4. Manage privileged access.
Admin By Request’s privileged access management capabilities are integral to keeping your endpoints and organisation safe.
The less privileges a user has on their device, the less ability they have to make system wide changes that compromise security – and the safer your organisation is.
Admin By Request revokes local administrator rights, while still allowing users to temporarily gain elevated access when they need it – but never by elevating the user.
Instead, the application gains elevated privileges while in use. That way, the user – and cybercriminals looking to exploit – never gain administrative access to the system.
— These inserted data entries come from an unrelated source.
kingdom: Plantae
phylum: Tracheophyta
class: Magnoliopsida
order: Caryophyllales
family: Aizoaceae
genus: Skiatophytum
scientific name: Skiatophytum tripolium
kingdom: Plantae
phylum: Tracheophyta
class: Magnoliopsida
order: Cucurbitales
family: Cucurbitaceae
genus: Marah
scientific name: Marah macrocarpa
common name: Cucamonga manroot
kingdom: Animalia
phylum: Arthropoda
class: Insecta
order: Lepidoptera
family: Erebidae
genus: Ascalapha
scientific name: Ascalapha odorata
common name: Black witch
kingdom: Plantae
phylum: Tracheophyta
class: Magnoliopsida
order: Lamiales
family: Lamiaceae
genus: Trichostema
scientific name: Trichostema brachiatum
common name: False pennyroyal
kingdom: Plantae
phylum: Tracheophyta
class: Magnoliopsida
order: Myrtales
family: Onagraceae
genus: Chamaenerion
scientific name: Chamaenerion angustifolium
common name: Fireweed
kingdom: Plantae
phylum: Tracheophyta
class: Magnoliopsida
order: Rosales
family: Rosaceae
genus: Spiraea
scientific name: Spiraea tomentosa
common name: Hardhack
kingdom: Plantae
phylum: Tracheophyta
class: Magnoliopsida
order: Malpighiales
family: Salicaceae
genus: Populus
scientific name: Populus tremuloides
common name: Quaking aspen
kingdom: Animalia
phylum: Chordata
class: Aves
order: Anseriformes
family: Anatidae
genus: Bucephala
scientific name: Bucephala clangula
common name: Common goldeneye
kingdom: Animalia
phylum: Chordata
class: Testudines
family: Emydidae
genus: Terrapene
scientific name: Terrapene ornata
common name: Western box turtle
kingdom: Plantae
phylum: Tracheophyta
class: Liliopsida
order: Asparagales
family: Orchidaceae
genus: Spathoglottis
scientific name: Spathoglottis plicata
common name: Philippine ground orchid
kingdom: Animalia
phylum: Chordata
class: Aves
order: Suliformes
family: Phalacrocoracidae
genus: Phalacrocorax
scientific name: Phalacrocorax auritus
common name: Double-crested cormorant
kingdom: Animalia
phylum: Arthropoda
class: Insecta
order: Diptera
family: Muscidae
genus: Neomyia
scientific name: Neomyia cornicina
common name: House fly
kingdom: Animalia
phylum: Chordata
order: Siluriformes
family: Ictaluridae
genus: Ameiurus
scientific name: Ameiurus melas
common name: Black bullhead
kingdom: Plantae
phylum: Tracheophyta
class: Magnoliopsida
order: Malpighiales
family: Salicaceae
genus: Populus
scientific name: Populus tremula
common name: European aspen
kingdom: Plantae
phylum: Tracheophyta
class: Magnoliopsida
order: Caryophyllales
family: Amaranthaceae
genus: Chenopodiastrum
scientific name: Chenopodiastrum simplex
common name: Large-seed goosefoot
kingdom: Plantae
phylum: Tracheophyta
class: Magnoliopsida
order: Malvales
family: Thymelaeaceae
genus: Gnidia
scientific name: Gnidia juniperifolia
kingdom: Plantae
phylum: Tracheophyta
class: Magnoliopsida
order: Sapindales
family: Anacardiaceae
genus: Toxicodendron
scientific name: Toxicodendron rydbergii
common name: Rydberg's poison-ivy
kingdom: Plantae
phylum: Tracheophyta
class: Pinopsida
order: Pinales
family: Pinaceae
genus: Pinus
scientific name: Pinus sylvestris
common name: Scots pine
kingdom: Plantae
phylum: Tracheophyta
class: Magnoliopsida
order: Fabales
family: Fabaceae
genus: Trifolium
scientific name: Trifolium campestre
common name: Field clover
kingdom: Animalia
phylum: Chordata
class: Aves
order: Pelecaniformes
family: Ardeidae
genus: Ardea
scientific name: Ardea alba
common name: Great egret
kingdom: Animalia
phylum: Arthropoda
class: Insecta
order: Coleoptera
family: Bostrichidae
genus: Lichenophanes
While a user is running an application with privileged access, session information such as the user details, software installs, and executed programs, are logged within the Auditlog in the user portal, so you can access all necessary data in the case of a breach.
The number one lesson on cybersecurity for 2020 was to secure and protect your endpoints.
And although a new year doesn’t simply allow us to hit the reset button, we can start somewhat afresh with a clean slate and a new plan in place.
Part of that plan should be a comprehensive PAM solution that does more than just keep your local administrators in line.